Alle diese gehören garantiert nicht zu den Statistiken, auf die Du Dich beziehst, Aikou-san.
Und, bevor Du so empört auf meine Beiträge reagierst (trotz hohem Fieber), kannst Du bitte meine Einträge Zeile zu Zeile lesen, ich habe nämlich geschrieben:
"Ich prädiere auf keinen Fall für die japanische Lösung (einfach schweigen)."
(Ich lasse das verwechselte R so :-) )
Ich habe mich damit klar vom Schweigen distanziert.
3. Noch, was mich zum Bedenken gebracht hat
"Das klappt, aber dann ist man im Kant'schen Sinne kein aufgeklärter Mensch. "
Was haben wir Japaner mit Kant'scher Moral zu tun?
Ich habe ja gesagt, wie der Autor von "Darum nerven..." in seinem Buch treibt, ich halte es für einen Kulturrassismus und - imperialismus, automatisch das Westliche als maßgebend gelten zu lassen.
Ich käme nie auf die Idee, Dir gegenüber eine diffamierende Äußerung zu machen, indem ich sage, "Der Konfuzius hat aber....".
Und noch meine Antwort auf Deine Frage "Deine Moral erlaubt dir nicht, über solche Dinge [hier "Darum nerven Deutsche"] zu schreiben?"

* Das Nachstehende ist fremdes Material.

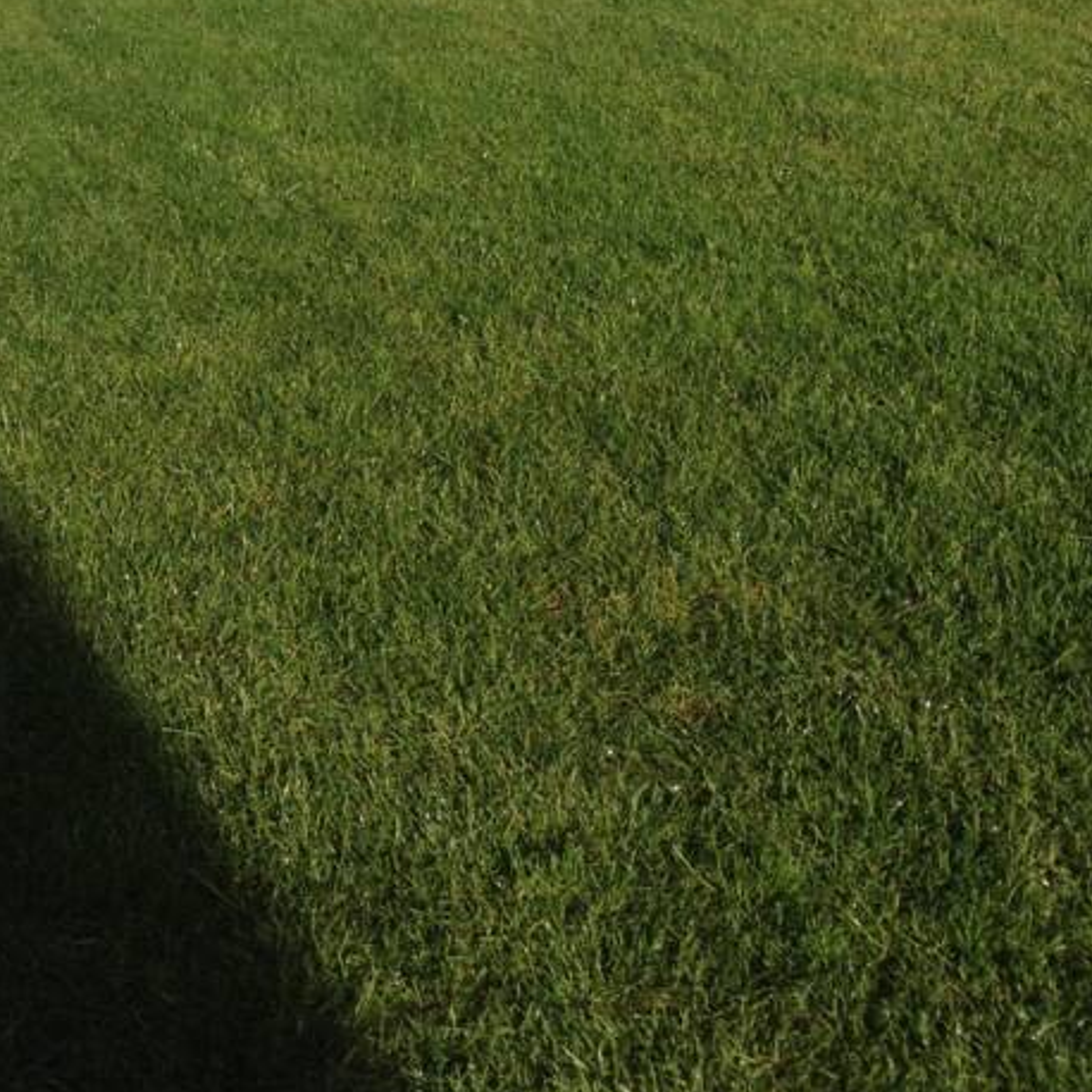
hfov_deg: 22.2
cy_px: -196
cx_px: 247
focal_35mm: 77
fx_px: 2748
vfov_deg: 21.0
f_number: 2.4
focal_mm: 4.28
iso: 50
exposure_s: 1/1175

Ja, definitiv nicht, wenn die Gefahr mir zu groß erscheint, daß ich damit mehr "in der Tat ausländerfeindliche" Menschen produziere als ich zur produktiven Diskussion und Denken beitrage, und daß vieles mißverstanden wird und ich damit nur den beharrlichen Rassismus verstärke, des viele Menschen in Deutschland und in Japan nicht bewußt sind.
Zuletzt als mein "emotionaler" Schrei (darf ich?)
Die pseudo-ausländerfreundlichen, pseudo-aufgeklärten Deutschen kotzen mich an genauso wie das Verhalten vieler Japaner, alles Ungangenehme wegzuschauen und diejenigen, die sich damit befassen wollen, als "Harmoniestörer" schief anzuqucken.
Trotzdem, Ihr alle, vergeß bitte nicht, daß es auch in Japan Leute gibt, die sich aktiv mit unserer Vergangenheit befassen wollen.
Ich habe in meinem eigenen Unterricht in Japan sowohl die Annexion Koreas an Japan als auch die Diskriminierung von Koreanischen Mitbürgern, Japanern koreanischer Herkunft und Eta in der japanischen Gesellschaft durch und durch thematisiert, obwohl die anderen Lehrer völlig dagegen waren.
(Weil jemand vom Nanking-Massaker schreibt: Das Nanking-Massaker deshalb nicht, weil, was die Anzahl der getöteten Zivilisten angeht, so nach bisherigen wissenschaftlichen Forschungen keine klaren Ergebnisse vorliegen. Wer naiv an die sechsstellige Zahl von Opfern glaubt, ist genauso "out" wie jemand, der behaupten will, das Nanking-Masaker hat es nicht gegeben, zumindest unter uns Historikern.)
Ich bereue es sehr seit einigen Jahren, daß ich meinen Beruf als Lehrer in Japan (das war sehr kurz) nicht weiter geführt habe und von Deutschland aus praktisch nichts machen kann.